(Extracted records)
#####

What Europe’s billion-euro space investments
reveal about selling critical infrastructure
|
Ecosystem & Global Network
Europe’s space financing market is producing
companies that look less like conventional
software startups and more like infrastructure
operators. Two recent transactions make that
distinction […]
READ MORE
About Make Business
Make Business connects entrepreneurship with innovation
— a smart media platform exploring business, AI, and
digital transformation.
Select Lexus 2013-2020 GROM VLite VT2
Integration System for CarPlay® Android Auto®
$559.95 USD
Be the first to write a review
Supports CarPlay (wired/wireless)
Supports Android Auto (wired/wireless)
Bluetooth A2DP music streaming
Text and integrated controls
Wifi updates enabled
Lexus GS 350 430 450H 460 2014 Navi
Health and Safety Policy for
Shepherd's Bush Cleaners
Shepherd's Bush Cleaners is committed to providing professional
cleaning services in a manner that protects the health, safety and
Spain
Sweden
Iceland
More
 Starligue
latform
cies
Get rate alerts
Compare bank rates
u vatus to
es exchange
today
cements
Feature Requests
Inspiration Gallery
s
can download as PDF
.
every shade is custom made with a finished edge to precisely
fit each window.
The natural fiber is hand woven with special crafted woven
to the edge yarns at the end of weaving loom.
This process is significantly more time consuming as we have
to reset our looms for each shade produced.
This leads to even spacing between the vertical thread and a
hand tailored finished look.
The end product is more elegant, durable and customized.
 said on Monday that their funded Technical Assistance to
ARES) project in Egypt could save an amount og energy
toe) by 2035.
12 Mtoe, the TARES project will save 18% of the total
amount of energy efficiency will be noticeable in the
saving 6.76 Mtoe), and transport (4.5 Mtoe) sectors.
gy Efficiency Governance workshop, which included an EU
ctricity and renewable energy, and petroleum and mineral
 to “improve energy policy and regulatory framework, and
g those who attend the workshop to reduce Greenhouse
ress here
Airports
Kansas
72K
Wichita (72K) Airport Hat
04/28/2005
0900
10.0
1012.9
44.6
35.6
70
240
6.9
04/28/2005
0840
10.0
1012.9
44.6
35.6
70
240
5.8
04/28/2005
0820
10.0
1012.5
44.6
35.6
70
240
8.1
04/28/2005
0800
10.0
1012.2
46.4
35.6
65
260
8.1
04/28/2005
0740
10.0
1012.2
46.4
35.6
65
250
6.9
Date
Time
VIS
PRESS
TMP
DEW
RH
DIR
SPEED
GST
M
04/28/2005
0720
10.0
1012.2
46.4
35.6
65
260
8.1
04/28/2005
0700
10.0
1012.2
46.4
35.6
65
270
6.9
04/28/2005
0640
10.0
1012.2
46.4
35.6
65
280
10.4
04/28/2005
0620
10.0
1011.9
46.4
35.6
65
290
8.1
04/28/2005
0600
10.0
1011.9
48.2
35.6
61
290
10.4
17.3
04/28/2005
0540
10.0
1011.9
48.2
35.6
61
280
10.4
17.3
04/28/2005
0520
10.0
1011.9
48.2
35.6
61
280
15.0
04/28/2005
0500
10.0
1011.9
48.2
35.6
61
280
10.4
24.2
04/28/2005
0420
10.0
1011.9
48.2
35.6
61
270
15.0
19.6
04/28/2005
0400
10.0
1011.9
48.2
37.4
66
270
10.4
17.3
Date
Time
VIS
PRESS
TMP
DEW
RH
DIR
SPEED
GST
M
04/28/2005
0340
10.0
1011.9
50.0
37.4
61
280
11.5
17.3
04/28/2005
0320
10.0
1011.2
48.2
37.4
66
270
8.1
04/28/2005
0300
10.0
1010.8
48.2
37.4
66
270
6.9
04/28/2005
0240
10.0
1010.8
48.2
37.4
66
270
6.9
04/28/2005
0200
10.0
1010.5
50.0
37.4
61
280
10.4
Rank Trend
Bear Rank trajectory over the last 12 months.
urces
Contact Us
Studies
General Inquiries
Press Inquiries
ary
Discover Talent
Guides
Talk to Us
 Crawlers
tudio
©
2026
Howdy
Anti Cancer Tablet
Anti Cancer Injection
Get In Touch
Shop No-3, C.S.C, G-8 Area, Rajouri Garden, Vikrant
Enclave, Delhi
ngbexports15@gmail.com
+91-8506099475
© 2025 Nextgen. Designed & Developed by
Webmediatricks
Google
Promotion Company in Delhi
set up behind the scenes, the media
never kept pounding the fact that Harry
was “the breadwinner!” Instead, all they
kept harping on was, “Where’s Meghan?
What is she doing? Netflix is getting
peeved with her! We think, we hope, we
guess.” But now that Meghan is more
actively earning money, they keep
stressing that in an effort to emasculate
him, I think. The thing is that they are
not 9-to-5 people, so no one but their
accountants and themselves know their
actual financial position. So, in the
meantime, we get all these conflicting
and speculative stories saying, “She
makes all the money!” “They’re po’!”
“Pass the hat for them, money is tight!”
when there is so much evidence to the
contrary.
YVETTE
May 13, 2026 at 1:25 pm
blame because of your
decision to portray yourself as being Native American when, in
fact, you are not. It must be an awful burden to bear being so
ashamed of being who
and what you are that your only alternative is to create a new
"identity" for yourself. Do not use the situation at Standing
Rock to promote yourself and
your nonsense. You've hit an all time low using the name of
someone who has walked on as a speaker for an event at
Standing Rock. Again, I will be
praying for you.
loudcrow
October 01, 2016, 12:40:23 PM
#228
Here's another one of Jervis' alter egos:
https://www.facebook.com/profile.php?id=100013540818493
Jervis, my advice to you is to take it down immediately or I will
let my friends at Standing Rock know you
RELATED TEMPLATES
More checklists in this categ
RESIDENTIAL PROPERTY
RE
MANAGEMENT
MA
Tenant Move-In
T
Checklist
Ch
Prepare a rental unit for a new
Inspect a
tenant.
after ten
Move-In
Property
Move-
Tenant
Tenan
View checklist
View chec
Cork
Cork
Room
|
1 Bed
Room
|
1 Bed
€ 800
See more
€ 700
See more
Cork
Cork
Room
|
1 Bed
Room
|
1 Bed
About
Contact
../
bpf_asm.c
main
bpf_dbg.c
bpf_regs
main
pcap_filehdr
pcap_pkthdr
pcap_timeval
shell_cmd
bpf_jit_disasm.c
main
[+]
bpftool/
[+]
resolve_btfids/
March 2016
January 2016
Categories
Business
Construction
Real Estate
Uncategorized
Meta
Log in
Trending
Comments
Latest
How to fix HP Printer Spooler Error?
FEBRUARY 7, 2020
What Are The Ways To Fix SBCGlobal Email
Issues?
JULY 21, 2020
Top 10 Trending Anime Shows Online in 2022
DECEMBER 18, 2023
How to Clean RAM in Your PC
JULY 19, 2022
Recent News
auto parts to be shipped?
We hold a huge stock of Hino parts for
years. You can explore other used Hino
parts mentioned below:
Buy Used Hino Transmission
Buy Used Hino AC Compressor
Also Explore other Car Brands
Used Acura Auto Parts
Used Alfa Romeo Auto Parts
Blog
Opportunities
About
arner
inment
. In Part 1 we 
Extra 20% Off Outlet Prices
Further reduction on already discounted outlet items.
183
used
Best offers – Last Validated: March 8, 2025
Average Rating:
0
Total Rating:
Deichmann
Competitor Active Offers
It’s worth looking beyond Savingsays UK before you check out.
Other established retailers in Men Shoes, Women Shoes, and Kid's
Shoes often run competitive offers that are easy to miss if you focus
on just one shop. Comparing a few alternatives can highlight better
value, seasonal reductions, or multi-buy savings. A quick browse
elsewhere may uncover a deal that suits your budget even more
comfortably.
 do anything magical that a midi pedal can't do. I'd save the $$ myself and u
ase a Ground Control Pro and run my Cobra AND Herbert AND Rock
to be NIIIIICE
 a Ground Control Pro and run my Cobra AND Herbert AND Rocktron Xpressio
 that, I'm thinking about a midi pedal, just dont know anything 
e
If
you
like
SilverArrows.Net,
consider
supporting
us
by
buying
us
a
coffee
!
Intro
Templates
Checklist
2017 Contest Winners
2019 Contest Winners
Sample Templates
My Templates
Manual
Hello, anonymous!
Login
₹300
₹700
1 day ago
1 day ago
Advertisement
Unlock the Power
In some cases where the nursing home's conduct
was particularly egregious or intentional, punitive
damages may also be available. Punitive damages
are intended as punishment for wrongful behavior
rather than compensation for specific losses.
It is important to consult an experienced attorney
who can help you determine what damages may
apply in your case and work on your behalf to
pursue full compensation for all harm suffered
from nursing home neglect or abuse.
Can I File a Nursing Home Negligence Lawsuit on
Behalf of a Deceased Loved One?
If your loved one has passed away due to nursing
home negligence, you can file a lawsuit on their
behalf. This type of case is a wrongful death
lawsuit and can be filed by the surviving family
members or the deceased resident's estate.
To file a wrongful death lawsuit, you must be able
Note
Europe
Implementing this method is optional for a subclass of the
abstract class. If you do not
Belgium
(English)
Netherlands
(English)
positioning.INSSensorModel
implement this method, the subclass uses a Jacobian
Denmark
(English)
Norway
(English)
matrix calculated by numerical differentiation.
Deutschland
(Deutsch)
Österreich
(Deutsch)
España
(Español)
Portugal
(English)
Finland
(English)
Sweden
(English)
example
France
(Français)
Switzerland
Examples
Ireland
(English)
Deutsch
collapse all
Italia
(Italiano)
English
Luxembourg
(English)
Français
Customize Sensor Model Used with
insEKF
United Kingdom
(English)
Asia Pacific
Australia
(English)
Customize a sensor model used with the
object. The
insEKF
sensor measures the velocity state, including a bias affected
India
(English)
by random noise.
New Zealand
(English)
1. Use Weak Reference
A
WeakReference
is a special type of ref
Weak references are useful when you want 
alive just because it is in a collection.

#####

§ JOB
A word-for-word copy of the lines above from the one with "Asia Pacific" through the one with "Weak references are useful when you want", inclusive, is the only output wanted.

§ ANSWER SPACE
Asia Pacific
Australia
(English)
Customize a sensor model used with the
object. The
insEKF
sensor measures the velocity state, including a bias affected
India
(English)
by random noise.
New Zealand
(English)
1. Use Weak Reference
A
WeakReference
is a special type of ref
Weak references are useful when you want 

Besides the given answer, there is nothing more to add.